Oh, wow, see what I did there…almost as good as what you see when you look through the EL50s – almost, but not quite.
So, in all this talk of binoculars what about the birds? Well, the trip list was just over a hundred. Many sub-Saharan migrants hadn’t reached Europe yet, but when a list includes great views of the raptors I’ve mentioned plus Spanish Imperial and Golden Eagles, wonderful views of Great Bustard, Crested, Thekla, and Calandra Larks, and some of the regions most outstanding species no-one was heard complaining. I could go on (endlessly!) however this post is far long enough as it is, so if I may could I invite you to have a look at my posts on Talking Naturally where some photos and some more bird information may be found? Especially if in addition to the birds already listed the likes of Common Crane, White Stork, Lesser Kestrel, and Great Spotted Cuckoo are of interest? Excellent, I’ll see you there then.
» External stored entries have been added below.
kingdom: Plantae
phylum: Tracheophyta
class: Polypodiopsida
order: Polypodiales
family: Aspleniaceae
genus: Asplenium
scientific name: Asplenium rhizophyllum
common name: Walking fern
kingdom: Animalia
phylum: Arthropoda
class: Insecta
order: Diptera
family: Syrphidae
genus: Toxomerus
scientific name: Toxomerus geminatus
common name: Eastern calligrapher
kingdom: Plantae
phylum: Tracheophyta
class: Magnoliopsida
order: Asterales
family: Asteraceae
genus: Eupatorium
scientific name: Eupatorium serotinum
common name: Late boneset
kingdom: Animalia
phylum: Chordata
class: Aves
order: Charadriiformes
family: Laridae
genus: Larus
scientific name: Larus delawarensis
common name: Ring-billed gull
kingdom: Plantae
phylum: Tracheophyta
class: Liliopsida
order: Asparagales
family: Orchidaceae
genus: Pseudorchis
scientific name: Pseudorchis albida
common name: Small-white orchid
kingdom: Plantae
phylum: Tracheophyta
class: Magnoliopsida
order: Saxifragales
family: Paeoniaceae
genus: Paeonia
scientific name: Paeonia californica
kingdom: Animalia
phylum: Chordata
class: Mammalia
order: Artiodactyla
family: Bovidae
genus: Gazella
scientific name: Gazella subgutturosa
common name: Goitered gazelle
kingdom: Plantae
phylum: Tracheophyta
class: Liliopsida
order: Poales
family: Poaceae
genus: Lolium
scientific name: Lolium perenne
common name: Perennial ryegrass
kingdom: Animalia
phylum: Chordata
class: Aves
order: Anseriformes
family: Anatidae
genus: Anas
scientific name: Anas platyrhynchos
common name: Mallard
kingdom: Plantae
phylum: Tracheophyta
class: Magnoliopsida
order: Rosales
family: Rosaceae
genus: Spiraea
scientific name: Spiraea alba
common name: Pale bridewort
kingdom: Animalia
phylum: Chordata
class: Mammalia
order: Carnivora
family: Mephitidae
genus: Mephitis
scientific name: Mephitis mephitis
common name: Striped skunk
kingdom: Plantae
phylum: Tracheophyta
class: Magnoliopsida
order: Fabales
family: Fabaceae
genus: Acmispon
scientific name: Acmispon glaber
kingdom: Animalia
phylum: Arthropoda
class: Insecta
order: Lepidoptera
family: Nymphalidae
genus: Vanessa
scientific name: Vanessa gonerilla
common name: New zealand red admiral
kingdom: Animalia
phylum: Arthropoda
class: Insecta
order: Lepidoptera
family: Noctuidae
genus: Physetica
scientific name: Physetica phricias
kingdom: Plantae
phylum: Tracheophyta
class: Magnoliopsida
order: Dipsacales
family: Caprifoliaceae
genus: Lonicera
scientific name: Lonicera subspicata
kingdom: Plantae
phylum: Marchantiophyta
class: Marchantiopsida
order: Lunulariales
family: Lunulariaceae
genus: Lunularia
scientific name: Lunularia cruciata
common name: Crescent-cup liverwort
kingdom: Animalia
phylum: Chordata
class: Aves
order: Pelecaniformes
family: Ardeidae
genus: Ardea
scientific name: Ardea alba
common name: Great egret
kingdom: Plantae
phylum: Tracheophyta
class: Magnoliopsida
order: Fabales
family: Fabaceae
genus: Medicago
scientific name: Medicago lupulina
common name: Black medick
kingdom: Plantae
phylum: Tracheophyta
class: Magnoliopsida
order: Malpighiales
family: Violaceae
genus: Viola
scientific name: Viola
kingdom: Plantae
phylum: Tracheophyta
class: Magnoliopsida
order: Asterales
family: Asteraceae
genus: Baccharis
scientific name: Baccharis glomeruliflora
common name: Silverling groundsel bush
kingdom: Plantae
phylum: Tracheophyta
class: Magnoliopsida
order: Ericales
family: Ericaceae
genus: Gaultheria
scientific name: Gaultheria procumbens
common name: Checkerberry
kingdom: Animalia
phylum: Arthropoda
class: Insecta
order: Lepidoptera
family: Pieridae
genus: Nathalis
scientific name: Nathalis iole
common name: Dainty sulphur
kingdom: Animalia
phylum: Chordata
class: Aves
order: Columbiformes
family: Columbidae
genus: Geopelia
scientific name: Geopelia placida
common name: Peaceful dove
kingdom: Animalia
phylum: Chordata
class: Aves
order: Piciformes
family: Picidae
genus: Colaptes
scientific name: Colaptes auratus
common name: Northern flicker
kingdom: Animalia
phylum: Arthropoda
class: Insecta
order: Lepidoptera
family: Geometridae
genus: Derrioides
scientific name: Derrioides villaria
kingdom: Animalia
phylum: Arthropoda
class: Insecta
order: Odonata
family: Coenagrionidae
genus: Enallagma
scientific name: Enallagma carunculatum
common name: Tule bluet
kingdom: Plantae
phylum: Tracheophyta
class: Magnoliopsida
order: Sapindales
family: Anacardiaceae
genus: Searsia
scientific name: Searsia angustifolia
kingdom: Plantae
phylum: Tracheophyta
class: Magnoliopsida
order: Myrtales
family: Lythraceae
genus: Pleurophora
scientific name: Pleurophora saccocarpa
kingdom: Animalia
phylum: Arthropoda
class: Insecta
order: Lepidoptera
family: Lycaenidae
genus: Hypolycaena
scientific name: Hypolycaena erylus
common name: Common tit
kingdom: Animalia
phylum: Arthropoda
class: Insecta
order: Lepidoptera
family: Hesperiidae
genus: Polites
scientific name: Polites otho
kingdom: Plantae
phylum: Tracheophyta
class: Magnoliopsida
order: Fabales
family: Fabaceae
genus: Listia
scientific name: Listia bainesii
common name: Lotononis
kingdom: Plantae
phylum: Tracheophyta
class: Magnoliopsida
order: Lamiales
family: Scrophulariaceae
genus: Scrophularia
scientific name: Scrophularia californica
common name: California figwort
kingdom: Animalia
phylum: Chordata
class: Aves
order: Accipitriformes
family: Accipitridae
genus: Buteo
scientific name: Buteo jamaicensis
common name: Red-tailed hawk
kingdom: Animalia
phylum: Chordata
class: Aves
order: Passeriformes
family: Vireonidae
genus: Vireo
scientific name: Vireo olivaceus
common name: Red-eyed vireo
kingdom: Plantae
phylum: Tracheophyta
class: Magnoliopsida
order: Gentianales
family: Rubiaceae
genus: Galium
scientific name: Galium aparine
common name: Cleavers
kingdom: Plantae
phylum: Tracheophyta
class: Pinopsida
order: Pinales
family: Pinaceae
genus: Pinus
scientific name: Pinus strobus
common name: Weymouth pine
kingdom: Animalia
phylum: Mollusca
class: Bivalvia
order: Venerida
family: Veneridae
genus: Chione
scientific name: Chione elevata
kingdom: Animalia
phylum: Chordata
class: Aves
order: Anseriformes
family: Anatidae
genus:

Oh, and did I get to keep ‘my’ EL50s? No, that wasn’t the deal: all participants on the trip handed back the optics they’d been using on the last night. I’ve been asked since whether I’d have continued using them if I had been able to keep them: without a shadow of a doubt. They were utterly wonderful and I loved having them round my neck. It may have been a brief encounter, but like Celia Johnson the Swaros were classy and unforgettable…
My thanks to the entire Swarovski Optik team for inviting me on this amazing trip, and don’t forget that as well as producing some lust-inducing optics Swarovski are great contributors to conservation and are co-Species Champions for the Critically Endangered Sociable Lapwing – see eg ‘The Amazing Journey‘ for details.